Thursday, October 19, 2017

INTERDEPENDENCE

Ji-ji muge in Buddhism refers to the interdependence, the mutual unimpeded, interpenetration of all things and events.  It is likened to a spider’s web, as Alan Watts describes: "Imagine a multidimensional spider's web in the early morning covered with dew drops. And every dew drop contains the reflection of all the other dew drops. And, in each reflected dew drop, the reflections of all the other dew drops in that reflection. And so on ad infinitum. This is the Buddhist image of the universe."  A net of jewels is another description of it, called Indra's net. Another term for it is dharma datu.

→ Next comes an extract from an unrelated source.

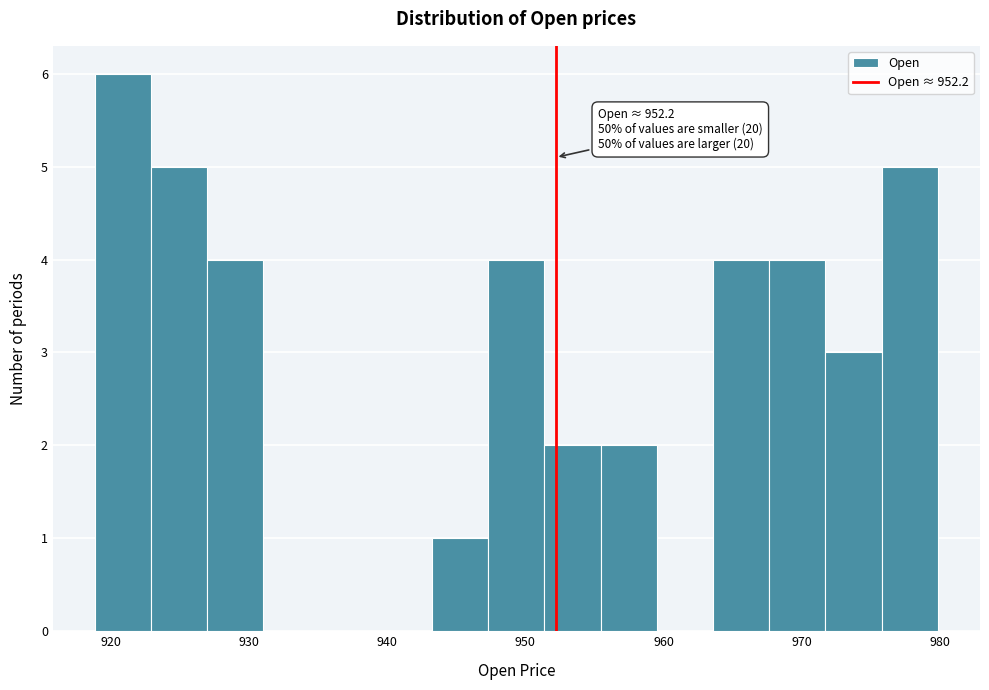

Over which range of the x-axis is the bar tallest?

919 to 923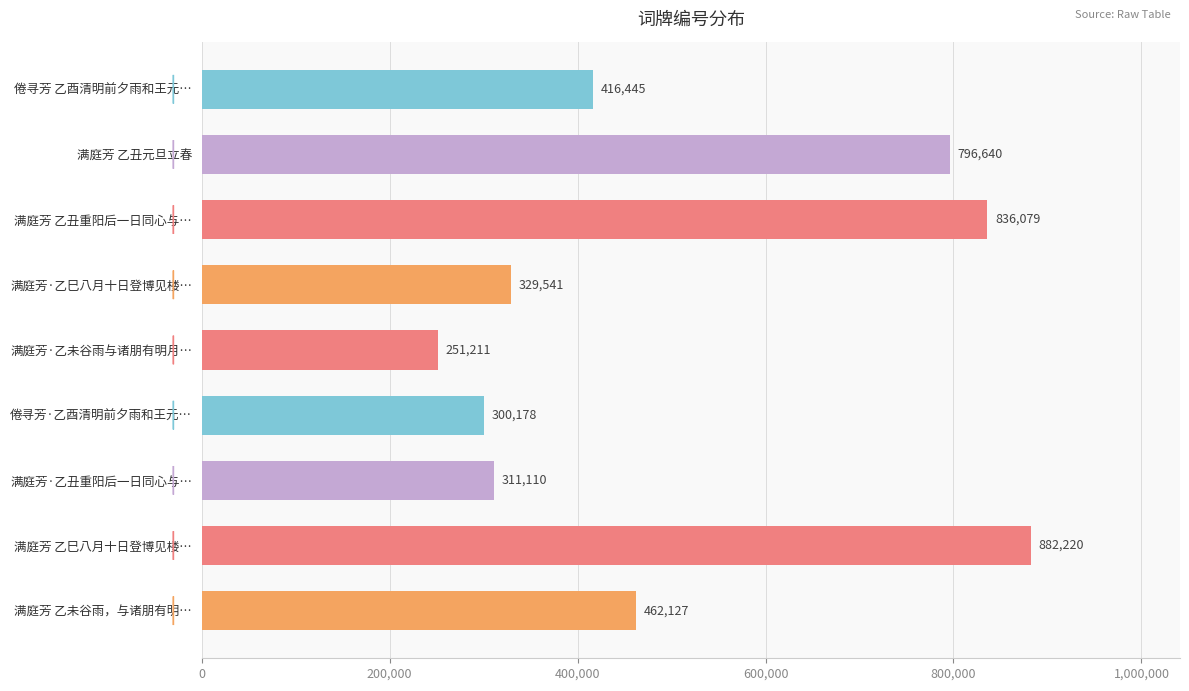

How many values are below 416445?

4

Speaking for Vedanta, Christopher Isherwood explains how human egotism prevents us from seeing this interdependence. "Every time you desire, or fear, or hate; every time you boast or indulge your vanity; every time you struggle to get something for yourself, you are really asserting: I am a separate, unique individual. I stand apart from everything else in this universe.  But you don't, you know.  The scientist will agree with me that you don't.  Every living creature and every object are interrelated, biologically, psychologically, physically, politically, economically. They are all of a piece." This is to say nothing of the spiritual connection, in that everyone and everything is Brahman.

Tibetan Buddhist monk Matthieu Picard says of interdependence, "The world of appearances is created by the coming together of an in infinite number of ever-changing causes and conditions. Like a rainbow that forms when the sun shines across a curtain of rain and then vanishes when any factor contributing to its formation disappears, phenomena exist in an essentially interdependent mode and have no autonomous and enduring existence. Everything is relation; nothing exists in and of itself, immune to the forces of cause and effect."

With this comes the Buddhist principle of Dependent Origination, cause and effect.  If this is, that comes to be; from the arising of this, that arises; if this is not, that does not come to be; from the stopping of this, that stops. There is a consequence to our actions, remembering that even inaction is action.  This makes all the more imperative what is called mindfulness in Buddhism. We must pay attention to our behavior.  What we do and do not do affects what everything else in the universe does and does not do, whether we are aware of it at the time, or ever aware of it.